— WHAT THE TASK ASKS —
Extract each line from the entries below that contains the string "Claude". Copy the lines in the order they appear.

---*---

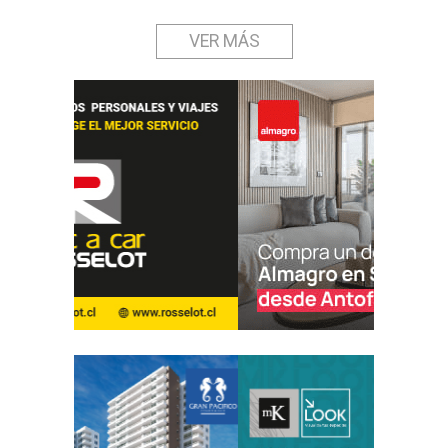
VER MÁS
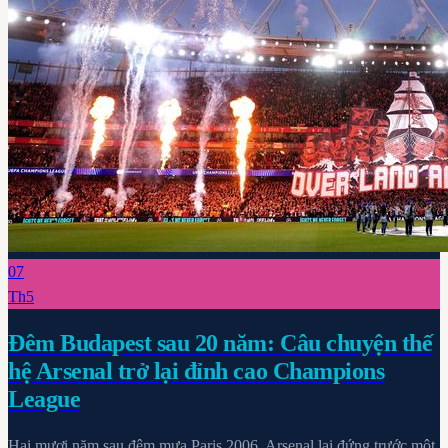
07
Th5
Đêm Budapest sau 20 năm: Câu chuyện thế
hệ Arsenal trở lại đỉnh cao Champions
League
Hai mươi năm sau đêm mưa Paris 2006, Arsenal lại đứng trước một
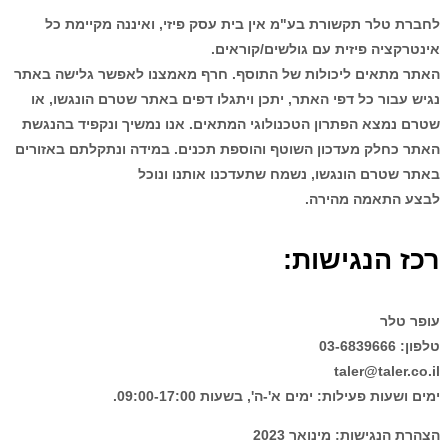
לחברת טלר תקשורת בע"מ אין בית עסק פיזי, ואיננה מקיימת כל
אינטרקציה פיזית עם גולשים/קוראים.
האתר מתאים ליכולות של התוסף. חרף מאמצנו לאפשר גלישה באתר
נגיש עבור כל דפי האתר, יתכן ויתגלו דפים באתר שטרם הונגשו, או
שטרם נמצא הפתרון הטכנולוגי המתאים. אנו נמשיך ונקפיד בהנגשת
האתר כחלק מעדכון השוטף והוספת תכנים. במידה ונתקלתם באזורים
באתר שטרם הונגשו, נשמח שתעדכנו אותנו ונוכל
לבצע התאמה מהירה.
רכז הנגישות
:
עופר טלר
טלפון: 03-6839666
taler@taler.co.il
ימים ושעות פעילות: ימים א'-ה', בשעות 09:00-17:00.
הצהרת הנגישות: מינואר 2023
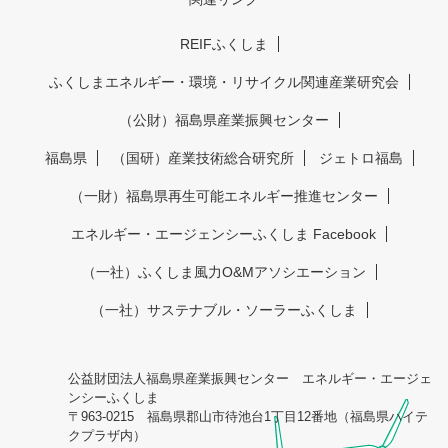
REIFふくしま
ふくしまエネルギー・環境・リサイクル関連産業研究会
（公財）福島県産業振興センター
福島県
（国研）産業技術総合研究所
ジェトロ福島
（一財）福島県再生可能エネルギー推進センター
エネルギー・エージェンシーふくしま Facebook
（一社）ふくしま風力O&Mアソシエーション
（一社）サステナブル・ソーラーふくしま
公益財団法人福島県産業振興センター エネルギー・エージェ
ンシーふくしま
〒963-0215 福島県郡山市待池台1丁目12番地（福島県ハイテ
クプラザ内）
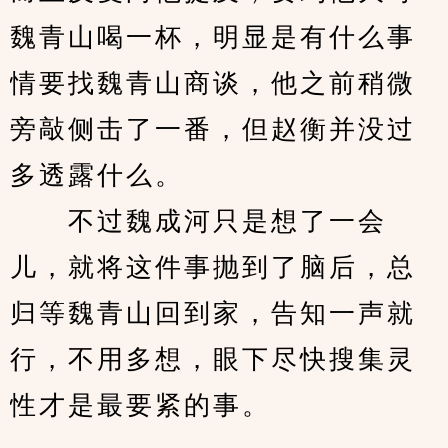
魏青山喝一杯，明显是有什么事
情要找魏青山商谈，他之前稍微
旁敲侧击了一番，但赵衡并没过
多透露什么。
　　不过魏成河只是想了一会
儿，就将这件事抛到了脑后，总
归等魏青山回到家，告知一声就
行，不用多想，眼下尽快搜集灵
性才是最要紧的事。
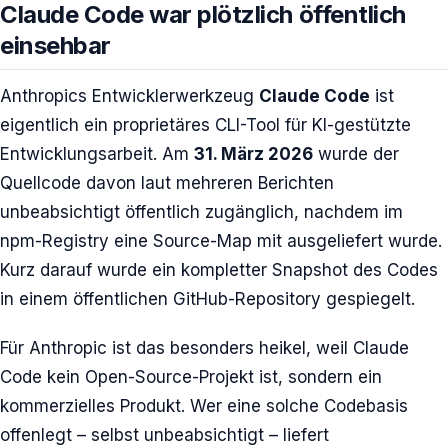
Claude Code war plötzlich öffentlich
einsehbar
Anthropics Entwicklerwerkzeug
Claude Code
ist
eigentlich ein proprietäres CLI-Tool für KI-gestützte
Entwicklungsarbeit. Am
31. März 2026
wurde der
Quellcode davon laut mehreren Berichten
unbeabsichtigt öffentlich zugänglich, nachdem im
npm-Registry eine Source-Map mit ausgeliefert wurde.
Kurz darauf wurde ein kompletter Snapshot des Codes
in einem öffentlichen GitHub-Repository gespiegelt.
Für Anthropic ist das besonders heikel, weil Claude
Code kein Open-Source-Projekt ist, sondern ein
kommerzielles Produkt. Wer eine solche Codebasis
offenlegt – selbst unbeabsichtigt – liefert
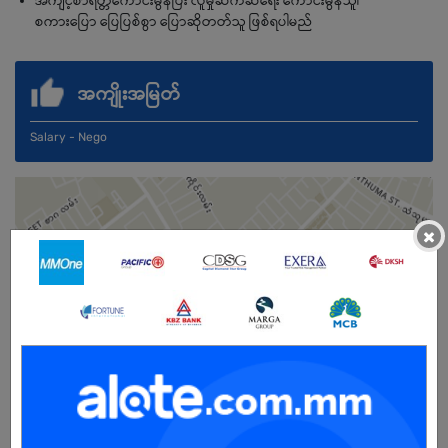
အကျင့်စာရိတ္တကောင်းမွန်ပြီး လူမှုဆက်ဆံရေး ကောင်းမွန်သူ၊
စကားပြော ပြေပြစ်စွာ ပြောဆိုတတ်သူ ဖြစ်ရပါမည်
အကျိုးအမြတ်
Salary - Nego
×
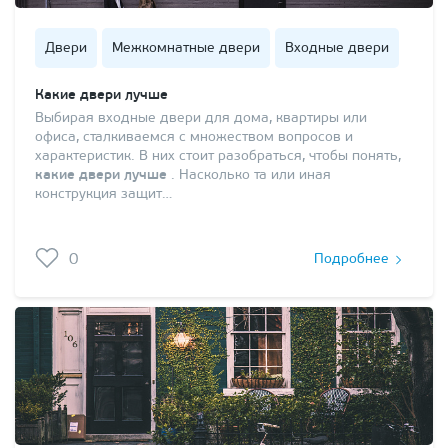
Двери
Межкомнатные двери
Входные двери
Какие двери лучше
Выбирая входные двери для дома, квартиры или
офиса, сталкиваемся с множеством вопросов и
характеристик. В них стоит разобраться, чтобы понять,
какие двери лучше
. Насколько та или иная
конструкция защит…
0
Подробнее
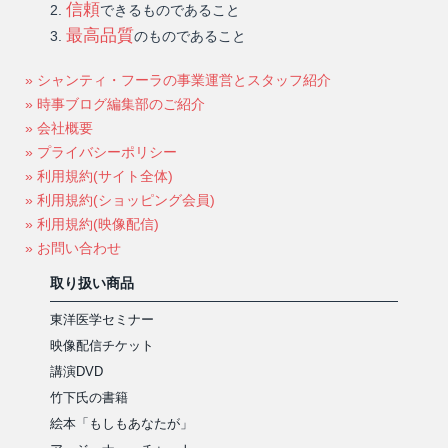
信頼
できるものであること
最高品質
のものであること
» シャンティ・フーラの事業運営とスタッフ紹介
» 時事ブログ編集部のご紹介
» 会社概要
» プライバシーポリシー
» 利用規約(サイト全体)
» 利用規約(ショッピング会員)
» 利用規約(映像配信)
» お問い合わせ
取り扱い商品
東洋医学セミナー
映像配信チケット
講演DVD
竹下氏の書籍
絵本「もしもあなたが」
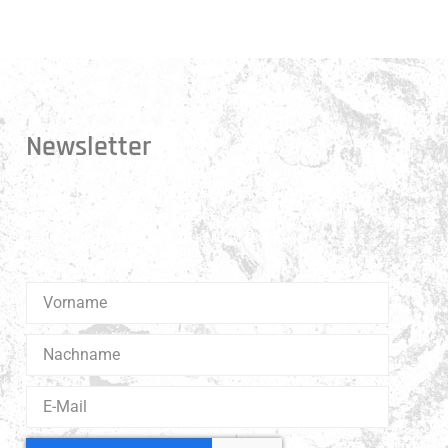
Newsletter
Erhalte 1x pro Quartal unsere News in dein Postfach.
Darüber hinaus teilen wir gerne Spannendes und
Lehrreiches aus der Welt des Muay Thai Boxen.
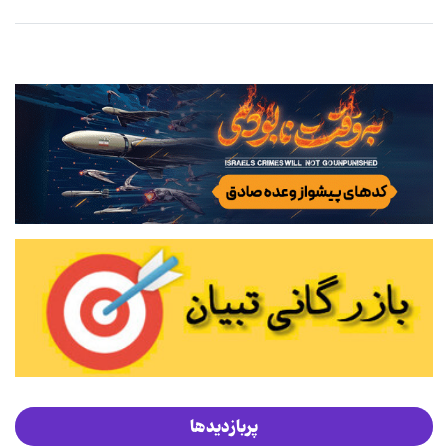
پربازدیدها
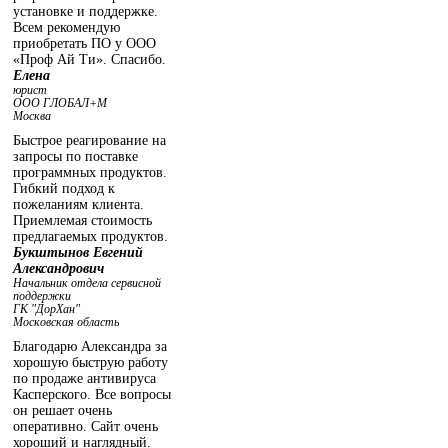
установке и поддержке.
Всем рекомендую
приобретать ПО у ООО
«Проф Ай Ти». Спасибо.
Елена
юрист
ООО ГЛОБАЛ+М
Москва
Быстрое реагирование на
запросы по поставке
программных продуктов.
Гибкий подход к
пожеланиям клиента.
Приемлемая стоимость
предлагаемых продуктов.
Букштынов Евгений
Александрович
Начальник отдела сервисной
поддержки
ГК "ДорХан"
Московская область
Благодарю Александра за
хорошую быструю работу
по продаже антивируса
Касперского. Все вопросы
он решает очень
оперативно. Сайт очень
хороший и наглядный.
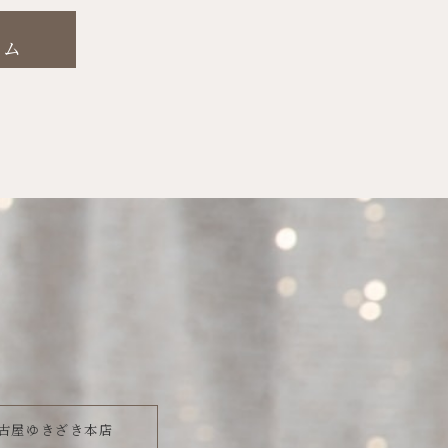
ーム
古屋ゆきざき本店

---*---

— ANSWER BOX —
Claude Code war plötzlich öffentlich
Claude Code
Für Anthropic ist das besonders heikel, weil Claude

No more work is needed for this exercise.